財政資金は税金で国民から集めてきたものである。たとえ赤字国債で集めても、国債償還時に税金がかかるから、いずれにしても同規模の税負担がある。そのため、支出が乗数効果を生むなら、税負担は同規模のマイナス効果を生むはずである。つまり、同額のカネを集めて払いもどすだけだから、金額はどうあれ乗数効果は相殺され、何の効果も残らない。
したがって、公共投資にともなう資金の流れは、就業者から失業保険料を取って、失業者に失業手当を渡す場合と本質的に同じである。この二つの違いは、支払いの名目が公共事業給与か失業手当かということにすぎない。

時間差による世代間の不公平を無視したかなり乱暴な見解ですが、次に何を主張したいかはだいたい予測が出来ます。

1.失業者の存在は社会的なマイナスである
2.失業を撲滅して多少なりとも社会に役立つ仕事をさせるべきだ

おそらくこういう結論になるんだろうと思います。しかし、たとえ社会的に有益な仕事であっても、無理に仕事をさせようとすれば本人(失業者)にとっては負担になるし、その「仕事」をセッティングするコストを考えると、トータルでは社会全体の福祉がかえってマイナスになるケースも多いのではないかと思います。

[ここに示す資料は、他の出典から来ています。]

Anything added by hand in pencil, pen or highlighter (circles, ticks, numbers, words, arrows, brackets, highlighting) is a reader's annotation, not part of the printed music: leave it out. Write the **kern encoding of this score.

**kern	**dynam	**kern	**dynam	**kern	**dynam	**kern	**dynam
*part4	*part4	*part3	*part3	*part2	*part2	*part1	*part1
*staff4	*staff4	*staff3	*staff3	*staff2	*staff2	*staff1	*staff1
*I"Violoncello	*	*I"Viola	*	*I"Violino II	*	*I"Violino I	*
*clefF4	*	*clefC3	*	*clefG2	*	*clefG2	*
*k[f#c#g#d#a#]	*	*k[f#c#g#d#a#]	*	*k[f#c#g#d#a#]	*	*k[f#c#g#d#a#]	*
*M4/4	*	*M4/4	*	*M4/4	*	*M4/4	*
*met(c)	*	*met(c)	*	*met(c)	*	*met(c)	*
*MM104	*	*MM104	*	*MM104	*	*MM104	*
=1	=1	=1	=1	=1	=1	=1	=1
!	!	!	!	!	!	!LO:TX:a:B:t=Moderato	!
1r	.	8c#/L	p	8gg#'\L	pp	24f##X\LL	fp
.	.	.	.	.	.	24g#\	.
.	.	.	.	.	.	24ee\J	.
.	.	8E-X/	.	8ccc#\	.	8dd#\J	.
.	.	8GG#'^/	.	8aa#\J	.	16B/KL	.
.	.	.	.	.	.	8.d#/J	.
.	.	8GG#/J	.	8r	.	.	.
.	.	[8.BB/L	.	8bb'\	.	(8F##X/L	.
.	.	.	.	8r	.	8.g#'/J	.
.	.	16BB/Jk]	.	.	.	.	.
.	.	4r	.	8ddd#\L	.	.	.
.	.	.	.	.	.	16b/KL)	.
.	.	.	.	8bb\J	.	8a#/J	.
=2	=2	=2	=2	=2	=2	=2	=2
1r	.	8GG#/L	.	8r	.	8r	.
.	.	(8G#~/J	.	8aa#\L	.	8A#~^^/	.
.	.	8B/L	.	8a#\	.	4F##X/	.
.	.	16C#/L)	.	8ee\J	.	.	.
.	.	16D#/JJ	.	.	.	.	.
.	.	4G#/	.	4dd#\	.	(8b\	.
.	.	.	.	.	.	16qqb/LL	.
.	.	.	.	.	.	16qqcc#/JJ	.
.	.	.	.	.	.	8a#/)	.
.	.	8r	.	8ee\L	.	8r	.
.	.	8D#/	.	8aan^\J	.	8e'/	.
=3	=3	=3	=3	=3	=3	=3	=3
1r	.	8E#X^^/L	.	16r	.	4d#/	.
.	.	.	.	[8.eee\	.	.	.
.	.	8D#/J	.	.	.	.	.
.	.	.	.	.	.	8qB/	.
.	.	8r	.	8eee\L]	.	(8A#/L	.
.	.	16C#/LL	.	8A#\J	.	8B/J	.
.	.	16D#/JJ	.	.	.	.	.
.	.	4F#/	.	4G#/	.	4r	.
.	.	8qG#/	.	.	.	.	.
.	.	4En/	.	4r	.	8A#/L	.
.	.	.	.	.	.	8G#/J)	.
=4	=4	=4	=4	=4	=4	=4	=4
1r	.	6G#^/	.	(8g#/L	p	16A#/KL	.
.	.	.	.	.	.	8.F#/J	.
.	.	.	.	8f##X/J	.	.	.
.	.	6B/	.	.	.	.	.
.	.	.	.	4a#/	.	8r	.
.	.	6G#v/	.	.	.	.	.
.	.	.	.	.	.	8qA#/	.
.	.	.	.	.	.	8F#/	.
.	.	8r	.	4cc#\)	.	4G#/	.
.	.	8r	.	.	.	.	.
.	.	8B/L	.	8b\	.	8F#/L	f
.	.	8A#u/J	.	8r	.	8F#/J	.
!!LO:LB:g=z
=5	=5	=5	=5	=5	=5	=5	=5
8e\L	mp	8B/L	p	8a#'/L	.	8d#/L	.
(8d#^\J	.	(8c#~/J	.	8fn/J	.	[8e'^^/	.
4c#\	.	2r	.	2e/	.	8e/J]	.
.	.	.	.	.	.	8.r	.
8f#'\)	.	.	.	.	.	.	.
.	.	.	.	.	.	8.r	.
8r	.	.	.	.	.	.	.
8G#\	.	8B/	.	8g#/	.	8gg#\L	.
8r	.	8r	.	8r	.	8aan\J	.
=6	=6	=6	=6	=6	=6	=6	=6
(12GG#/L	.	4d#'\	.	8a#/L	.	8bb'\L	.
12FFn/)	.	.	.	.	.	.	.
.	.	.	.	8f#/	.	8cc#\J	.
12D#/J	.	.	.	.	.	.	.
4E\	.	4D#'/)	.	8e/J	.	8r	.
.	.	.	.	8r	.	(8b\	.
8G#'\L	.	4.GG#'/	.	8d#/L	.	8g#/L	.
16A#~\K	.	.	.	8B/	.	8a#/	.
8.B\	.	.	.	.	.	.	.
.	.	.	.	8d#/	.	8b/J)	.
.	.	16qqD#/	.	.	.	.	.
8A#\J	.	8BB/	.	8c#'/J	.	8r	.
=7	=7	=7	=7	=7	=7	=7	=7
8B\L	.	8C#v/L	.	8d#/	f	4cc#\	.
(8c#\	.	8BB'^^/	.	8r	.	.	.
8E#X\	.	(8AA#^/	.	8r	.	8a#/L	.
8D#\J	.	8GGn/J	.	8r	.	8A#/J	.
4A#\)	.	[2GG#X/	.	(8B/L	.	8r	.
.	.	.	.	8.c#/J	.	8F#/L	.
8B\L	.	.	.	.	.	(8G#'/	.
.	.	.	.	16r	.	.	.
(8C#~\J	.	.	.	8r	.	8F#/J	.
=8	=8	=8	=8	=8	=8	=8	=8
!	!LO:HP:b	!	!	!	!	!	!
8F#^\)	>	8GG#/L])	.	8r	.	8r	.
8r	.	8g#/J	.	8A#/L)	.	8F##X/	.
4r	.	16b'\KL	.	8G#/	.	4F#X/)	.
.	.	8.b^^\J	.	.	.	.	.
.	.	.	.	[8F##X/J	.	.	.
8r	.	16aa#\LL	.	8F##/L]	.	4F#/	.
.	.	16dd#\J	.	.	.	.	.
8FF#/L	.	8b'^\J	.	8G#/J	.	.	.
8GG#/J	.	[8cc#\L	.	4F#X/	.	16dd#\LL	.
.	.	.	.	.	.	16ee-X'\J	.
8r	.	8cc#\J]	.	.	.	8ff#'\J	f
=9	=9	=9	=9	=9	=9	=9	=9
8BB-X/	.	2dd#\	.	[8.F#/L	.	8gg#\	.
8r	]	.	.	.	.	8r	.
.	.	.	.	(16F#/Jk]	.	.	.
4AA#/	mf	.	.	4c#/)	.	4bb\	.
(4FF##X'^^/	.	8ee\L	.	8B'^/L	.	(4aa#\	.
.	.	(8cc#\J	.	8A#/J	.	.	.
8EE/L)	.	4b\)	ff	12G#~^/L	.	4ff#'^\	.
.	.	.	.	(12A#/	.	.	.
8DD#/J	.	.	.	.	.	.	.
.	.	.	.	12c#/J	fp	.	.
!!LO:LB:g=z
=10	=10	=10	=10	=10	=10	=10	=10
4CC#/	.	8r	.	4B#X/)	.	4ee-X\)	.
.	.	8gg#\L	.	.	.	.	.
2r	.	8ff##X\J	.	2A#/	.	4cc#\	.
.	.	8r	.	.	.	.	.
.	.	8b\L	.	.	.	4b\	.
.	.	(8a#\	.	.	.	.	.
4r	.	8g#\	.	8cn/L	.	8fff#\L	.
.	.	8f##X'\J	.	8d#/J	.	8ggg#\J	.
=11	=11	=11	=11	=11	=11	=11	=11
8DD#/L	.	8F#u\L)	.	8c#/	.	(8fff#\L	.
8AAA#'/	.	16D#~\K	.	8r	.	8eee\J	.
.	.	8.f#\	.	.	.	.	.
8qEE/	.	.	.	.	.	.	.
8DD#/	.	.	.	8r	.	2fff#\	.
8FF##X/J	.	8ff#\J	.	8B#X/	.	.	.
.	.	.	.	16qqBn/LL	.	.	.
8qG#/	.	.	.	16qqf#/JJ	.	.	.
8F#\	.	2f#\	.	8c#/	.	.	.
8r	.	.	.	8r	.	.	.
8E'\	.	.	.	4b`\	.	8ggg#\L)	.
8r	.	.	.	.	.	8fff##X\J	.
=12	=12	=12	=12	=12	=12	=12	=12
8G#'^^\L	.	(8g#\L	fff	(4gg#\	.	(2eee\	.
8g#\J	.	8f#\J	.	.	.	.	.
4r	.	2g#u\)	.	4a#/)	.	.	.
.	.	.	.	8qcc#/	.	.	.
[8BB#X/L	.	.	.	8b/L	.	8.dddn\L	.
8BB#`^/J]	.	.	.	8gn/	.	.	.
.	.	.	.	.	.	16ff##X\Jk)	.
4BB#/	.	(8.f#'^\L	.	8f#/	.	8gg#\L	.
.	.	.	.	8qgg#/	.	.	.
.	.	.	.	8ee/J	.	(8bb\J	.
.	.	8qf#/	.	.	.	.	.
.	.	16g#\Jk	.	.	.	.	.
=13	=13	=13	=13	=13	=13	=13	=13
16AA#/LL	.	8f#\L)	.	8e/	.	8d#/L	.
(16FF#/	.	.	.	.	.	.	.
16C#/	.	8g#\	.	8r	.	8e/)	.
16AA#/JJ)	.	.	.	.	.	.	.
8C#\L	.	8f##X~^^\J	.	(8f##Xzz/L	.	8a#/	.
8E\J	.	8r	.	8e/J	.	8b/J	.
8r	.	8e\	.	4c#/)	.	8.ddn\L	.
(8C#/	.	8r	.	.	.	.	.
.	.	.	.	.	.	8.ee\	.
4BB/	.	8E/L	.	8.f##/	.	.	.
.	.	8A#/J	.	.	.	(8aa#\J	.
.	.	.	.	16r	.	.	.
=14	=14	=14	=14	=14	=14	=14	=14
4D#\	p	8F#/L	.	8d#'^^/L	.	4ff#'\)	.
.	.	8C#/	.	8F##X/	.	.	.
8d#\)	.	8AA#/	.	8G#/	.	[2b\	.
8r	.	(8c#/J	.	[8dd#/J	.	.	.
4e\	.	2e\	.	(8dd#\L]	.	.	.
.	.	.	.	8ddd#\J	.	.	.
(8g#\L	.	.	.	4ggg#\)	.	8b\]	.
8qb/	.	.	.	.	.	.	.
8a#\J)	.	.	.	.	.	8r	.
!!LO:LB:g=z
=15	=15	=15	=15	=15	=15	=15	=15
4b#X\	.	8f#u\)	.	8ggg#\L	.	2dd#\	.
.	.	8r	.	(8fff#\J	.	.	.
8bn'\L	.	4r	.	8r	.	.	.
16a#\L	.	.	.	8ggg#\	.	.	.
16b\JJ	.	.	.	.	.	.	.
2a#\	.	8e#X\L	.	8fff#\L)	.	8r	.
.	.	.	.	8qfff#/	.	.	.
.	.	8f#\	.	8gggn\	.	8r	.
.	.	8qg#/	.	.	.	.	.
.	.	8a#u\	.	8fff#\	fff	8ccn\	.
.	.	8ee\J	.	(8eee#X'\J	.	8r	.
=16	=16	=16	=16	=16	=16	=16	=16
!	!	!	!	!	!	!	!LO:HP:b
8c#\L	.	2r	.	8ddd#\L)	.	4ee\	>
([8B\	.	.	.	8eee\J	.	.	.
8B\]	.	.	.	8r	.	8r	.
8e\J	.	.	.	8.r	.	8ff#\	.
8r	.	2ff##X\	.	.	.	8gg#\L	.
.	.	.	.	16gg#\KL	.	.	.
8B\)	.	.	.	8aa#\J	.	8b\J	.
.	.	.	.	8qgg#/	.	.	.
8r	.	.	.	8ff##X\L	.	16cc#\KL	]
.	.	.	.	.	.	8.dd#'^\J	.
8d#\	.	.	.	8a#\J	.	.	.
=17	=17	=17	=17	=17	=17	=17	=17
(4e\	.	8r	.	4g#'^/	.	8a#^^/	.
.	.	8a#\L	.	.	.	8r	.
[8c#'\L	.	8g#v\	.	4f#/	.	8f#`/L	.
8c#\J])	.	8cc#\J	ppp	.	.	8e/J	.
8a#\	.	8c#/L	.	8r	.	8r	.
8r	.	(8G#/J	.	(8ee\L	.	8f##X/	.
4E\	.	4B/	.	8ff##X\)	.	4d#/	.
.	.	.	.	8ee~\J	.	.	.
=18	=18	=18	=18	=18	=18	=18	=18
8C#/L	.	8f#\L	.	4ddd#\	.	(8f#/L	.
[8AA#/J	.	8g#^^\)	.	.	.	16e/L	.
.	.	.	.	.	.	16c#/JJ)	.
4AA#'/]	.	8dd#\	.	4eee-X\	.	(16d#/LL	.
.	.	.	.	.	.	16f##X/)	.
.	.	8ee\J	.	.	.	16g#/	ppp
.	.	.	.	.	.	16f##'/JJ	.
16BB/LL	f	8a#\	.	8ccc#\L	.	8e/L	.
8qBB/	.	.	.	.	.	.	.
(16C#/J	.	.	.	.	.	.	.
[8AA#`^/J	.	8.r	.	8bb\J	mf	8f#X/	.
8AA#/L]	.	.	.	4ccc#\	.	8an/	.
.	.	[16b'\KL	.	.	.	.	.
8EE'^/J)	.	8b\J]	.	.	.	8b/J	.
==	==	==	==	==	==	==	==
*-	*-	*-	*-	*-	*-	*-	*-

ケインズの時代のように失業すればホームレスになるしかなくて場合によっては餓死するかもしれなかった時代の失業者と、現代のように失業しても食べるだけなら特に困らない社会での失業者とでは、失業の深刻さが全く違います。成熟した豊かな社会では、本質的意味での失業者というのはほとんどいないと思います。定義はどうあれ、時給700円の仕事があっても見向きもしないような人まで、職を求めているというだけで「失業者」と考えるのは(経済学的に)どうかと思います。

小野善康教授の見解を私なりに解釈すると、

 「失業者は囚人である。遊ばせておいてタダメシ食わせるのはもつたいない。なにか仕事をさせろ」

こう主張しているように思えてなりません。